For a sweeter and subtler crust you can also use graham crackers to make your cookie crumbs. Make this cheesecake gluten free by simply using GF gingersnaps.

A few tips: the cookies should be crumbled to the point of resembling coarse sand. You don’t want to pulverize them completely into powder. Pulsing in a food processor works well. Don’t worry if there are a few larger bits of cookie here and there.

Because there are so many different brands of gingersnap cookies, use your judgment when it comes to the butter/crushed cookie ratio. 4 Tbsp of melted butter may be more or less than you need depending on the particular gingersnaps you use. Start by adding about 3 Tbsp of the melted butter to the crumbs. If they aren’t coming together or don’t seem damp enough, add a little more butter. If they seem excessively buttery, add more crumbs, and so on. You want a crumbly, moist crumb that can easily press into the pan.

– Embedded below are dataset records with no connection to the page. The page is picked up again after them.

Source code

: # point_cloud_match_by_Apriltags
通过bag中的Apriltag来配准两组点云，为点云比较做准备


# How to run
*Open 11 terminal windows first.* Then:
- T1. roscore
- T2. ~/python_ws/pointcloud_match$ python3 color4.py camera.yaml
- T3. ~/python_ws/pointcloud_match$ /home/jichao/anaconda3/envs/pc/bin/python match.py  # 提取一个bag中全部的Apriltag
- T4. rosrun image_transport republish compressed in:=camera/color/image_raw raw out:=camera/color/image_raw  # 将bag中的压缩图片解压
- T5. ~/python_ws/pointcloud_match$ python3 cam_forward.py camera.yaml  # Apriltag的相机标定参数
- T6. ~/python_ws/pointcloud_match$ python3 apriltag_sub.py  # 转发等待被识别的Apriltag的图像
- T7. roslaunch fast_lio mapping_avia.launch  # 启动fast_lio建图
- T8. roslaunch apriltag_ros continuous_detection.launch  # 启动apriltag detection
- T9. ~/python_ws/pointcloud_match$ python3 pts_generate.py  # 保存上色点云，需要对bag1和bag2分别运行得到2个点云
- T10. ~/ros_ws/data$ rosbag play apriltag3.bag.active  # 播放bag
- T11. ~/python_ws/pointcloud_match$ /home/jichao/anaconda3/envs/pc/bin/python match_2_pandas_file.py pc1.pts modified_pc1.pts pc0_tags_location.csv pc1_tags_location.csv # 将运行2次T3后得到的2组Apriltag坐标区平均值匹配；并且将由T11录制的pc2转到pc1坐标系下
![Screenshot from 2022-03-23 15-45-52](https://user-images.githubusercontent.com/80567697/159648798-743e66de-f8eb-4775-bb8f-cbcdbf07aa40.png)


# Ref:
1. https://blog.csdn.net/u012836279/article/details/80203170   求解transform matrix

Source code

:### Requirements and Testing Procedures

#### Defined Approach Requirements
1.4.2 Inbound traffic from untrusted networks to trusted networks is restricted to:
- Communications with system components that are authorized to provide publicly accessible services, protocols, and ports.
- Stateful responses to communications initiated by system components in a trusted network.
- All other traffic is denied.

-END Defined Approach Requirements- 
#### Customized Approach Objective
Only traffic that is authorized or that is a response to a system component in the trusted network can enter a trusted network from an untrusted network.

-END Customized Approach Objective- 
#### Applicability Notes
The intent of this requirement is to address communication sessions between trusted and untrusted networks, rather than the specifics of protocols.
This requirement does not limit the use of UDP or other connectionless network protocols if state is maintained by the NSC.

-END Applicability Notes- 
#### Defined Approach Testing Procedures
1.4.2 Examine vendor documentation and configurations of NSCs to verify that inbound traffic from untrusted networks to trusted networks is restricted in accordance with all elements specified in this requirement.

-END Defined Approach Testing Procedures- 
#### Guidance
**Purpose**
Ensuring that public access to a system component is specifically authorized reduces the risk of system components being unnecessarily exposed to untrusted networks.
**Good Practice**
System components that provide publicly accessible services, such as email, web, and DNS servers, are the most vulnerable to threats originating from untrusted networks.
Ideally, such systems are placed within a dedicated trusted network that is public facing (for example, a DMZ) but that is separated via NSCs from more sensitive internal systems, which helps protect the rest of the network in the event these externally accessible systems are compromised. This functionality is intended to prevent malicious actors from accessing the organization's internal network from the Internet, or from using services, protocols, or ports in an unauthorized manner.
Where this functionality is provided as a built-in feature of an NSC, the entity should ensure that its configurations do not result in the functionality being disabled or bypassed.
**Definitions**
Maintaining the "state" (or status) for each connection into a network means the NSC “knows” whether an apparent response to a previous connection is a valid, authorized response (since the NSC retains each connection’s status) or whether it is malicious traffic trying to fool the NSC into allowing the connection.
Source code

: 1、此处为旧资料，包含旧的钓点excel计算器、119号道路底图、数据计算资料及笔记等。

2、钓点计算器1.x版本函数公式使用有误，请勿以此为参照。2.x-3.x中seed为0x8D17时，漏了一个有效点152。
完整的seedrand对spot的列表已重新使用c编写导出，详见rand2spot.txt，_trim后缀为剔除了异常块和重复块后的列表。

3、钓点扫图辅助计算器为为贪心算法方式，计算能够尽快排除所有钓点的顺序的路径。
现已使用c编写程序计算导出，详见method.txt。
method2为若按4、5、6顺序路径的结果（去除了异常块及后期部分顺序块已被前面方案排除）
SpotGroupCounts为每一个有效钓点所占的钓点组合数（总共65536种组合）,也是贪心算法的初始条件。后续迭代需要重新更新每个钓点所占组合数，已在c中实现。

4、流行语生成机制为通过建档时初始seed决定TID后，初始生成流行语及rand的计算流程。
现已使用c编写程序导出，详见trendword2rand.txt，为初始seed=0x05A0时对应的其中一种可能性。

Bake the crust(s) on top of a rimmed sheet pan to catch any butter drips. This is especially important when using tart pans with removable bottoms.

² Homemade cranberry sauce tastes best, but there’s no shame in using store-bought canned cranberry sauce either. You may puree the cranberry sauce for a smoother swirl, but I like the occasional whole berry to peek through. If you want the overall cheesecake to be a little less tart, replace 1/2 cup of the fresh cranberries with raspberries.